Soil Defertilisation

Soil defertilisation is the technique of lowering soil fertility in order to limit the number of plants that can grow on it. It is often used to describe the process by which soil loses fertility due to a variety of circumstances, the most common of which is a depletion or imbalance of critical elements required for plant growth. It is frequently done on land that is not designated for agriculture, such as city parks.

This can happen naturally over time or due to human activities such as:

  • Overuse of Fertilizers: Continuous and excessive application of chemical fertilizers can alter the soil’s nutrient balance, leading to nutrient imbalances or soil acidification.
  • Erosion: Soil erosion can physically remove the top layer of fertile soil, which contains organic matter and essential nutrients.
  • Salinisation: Over-irrigation in arid regions can lead to the accumulation of salts in the soil, making it unsuitable for most plant species.
  • Pollution: Soil pollution from industrial chemicals, heavy metals, or untreated wastewater can contaminate the soil and affect its fertility.
  • Climate Change: Altered precipitation patterns, temperature fluctuations, and extreme weather events associated with climate change can degrade soil quality.
  • Deforestation: Removing vegetation cover can lead to soil erosion and loss of organic matter, reducing soil fertility.
  • Poor Agricultural Practices: Practices like monoculture (continuous planting of the same crop) without crop rotation or cover cropping can deplete specific nutrients from the soil.

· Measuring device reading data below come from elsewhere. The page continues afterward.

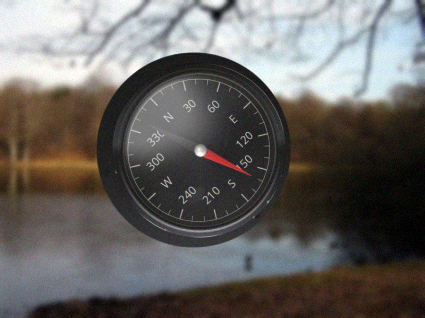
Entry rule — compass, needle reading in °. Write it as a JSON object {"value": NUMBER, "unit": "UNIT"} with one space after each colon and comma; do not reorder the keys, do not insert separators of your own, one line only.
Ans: {"value": 160, "unit": "°"}
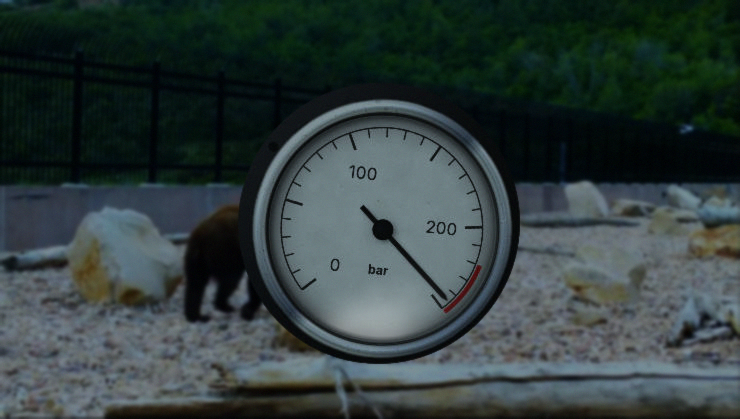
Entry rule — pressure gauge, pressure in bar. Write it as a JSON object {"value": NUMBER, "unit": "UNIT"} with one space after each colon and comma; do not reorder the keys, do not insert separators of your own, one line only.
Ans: {"value": 245, "unit": "bar"}
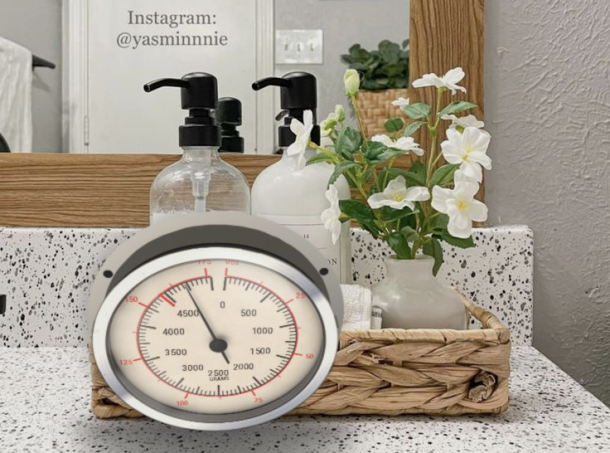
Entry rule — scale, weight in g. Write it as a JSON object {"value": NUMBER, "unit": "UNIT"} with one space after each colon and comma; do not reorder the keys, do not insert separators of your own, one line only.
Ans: {"value": 4750, "unit": "g"}
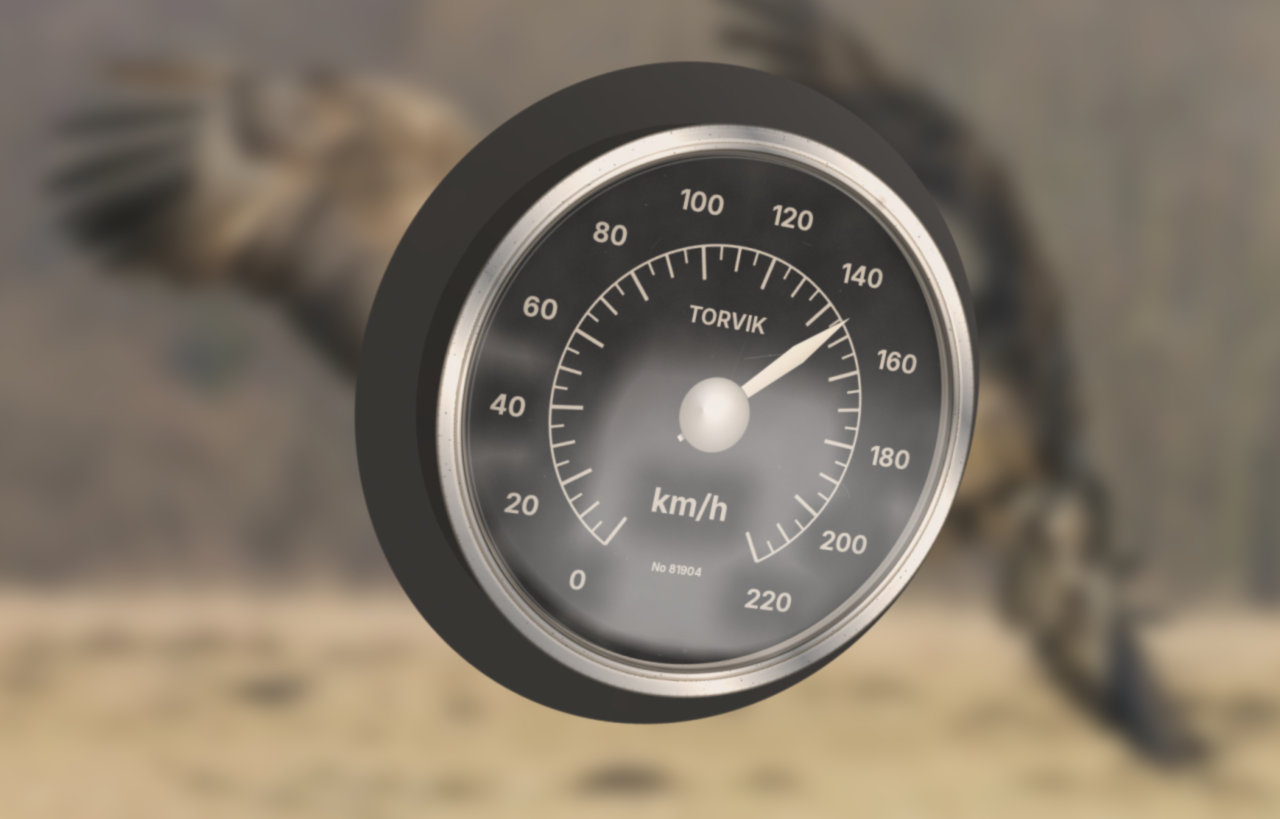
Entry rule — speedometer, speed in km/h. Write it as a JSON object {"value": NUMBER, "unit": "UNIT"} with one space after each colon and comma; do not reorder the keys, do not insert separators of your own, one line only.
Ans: {"value": 145, "unit": "km/h"}
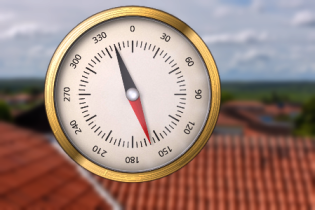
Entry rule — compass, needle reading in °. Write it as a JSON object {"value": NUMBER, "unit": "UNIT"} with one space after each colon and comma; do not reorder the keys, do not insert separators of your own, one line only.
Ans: {"value": 160, "unit": "°"}
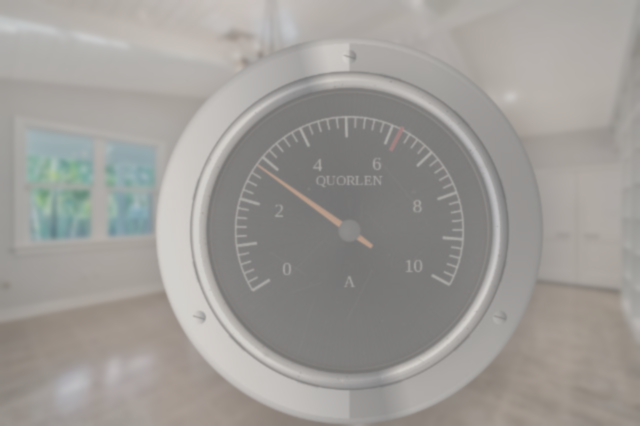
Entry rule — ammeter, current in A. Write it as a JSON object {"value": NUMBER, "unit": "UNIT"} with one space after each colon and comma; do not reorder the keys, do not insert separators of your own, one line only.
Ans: {"value": 2.8, "unit": "A"}
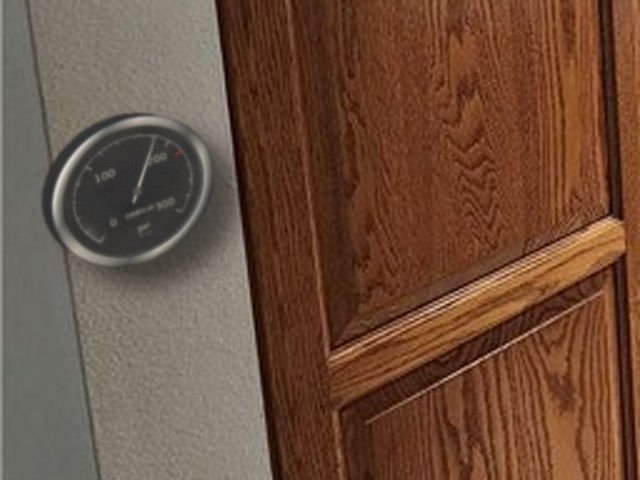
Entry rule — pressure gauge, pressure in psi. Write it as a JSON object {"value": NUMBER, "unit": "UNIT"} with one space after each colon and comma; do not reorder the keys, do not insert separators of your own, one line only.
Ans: {"value": 180, "unit": "psi"}
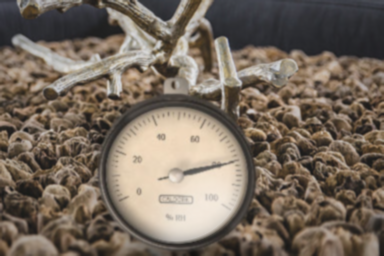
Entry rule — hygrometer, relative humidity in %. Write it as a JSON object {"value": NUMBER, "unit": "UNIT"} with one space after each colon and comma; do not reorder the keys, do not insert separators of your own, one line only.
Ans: {"value": 80, "unit": "%"}
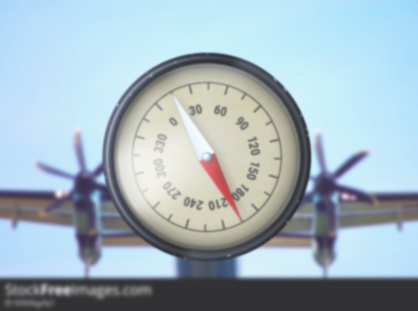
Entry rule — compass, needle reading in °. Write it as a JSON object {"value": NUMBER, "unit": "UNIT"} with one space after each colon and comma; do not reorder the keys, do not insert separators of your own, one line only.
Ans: {"value": 195, "unit": "°"}
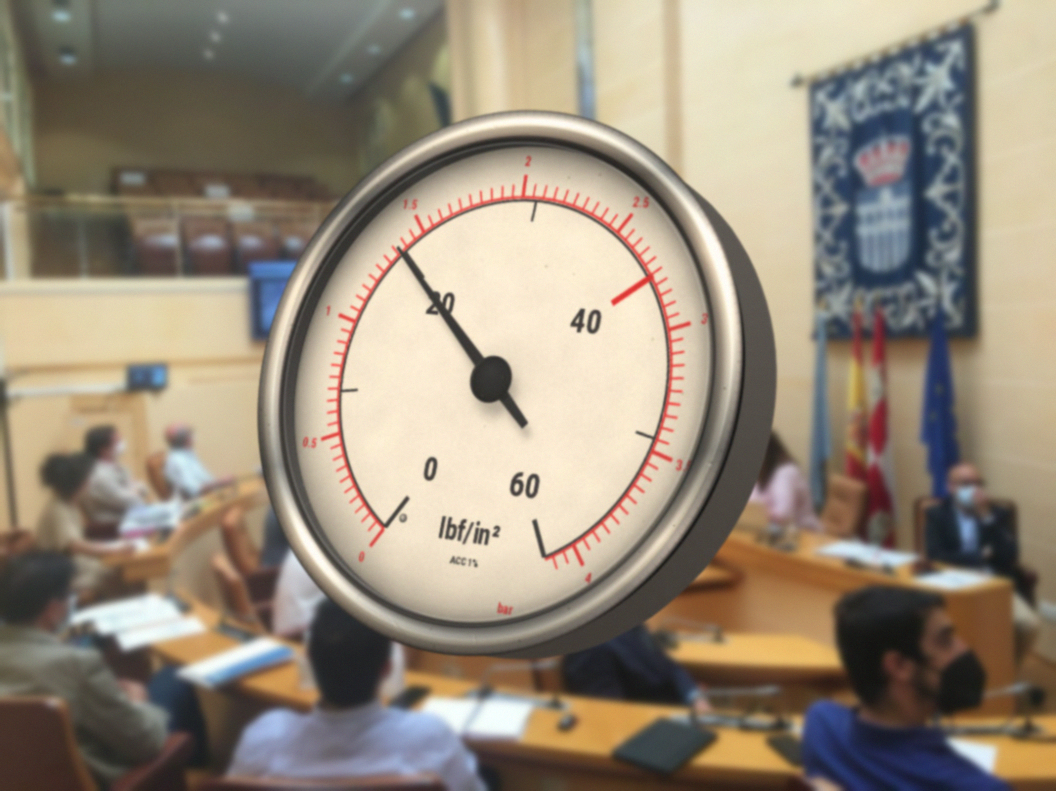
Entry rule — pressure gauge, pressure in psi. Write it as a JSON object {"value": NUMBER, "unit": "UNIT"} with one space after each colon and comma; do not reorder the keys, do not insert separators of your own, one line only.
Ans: {"value": 20, "unit": "psi"}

Unwanted plants (weeds) on non-agricultural property, such as municipal parks or other common places, can become a nuisance to the city’s communal services, costing time and money.

In rare circumstances, coupled with soil defertilisation, the pH and water content of the soil might be altered. This could result in a very different environment, allowing more specialised plants/vegetation to flourish and take root.

In practice

Soil defertilization is accomplished by planting specialized cover crops (such as Phacelia, Sinapis alba, and Lolium multiflorum) and then removing them from the soil rather than plowing them under. This removes the nutrients that have collected in the crops along with the crops themselves. Crops may be employed on other land that requires fertilization (rather than defertilization), such as agricultural land.

To reduce soil defertilization, sustainable agriculture approaches such as crop rotation, cover cropping, organic farming, and integrated pest management are promoted. These strategies promote soil health by retaining organic matter, enhancing soil structure, and naturally balancing nutrient levels.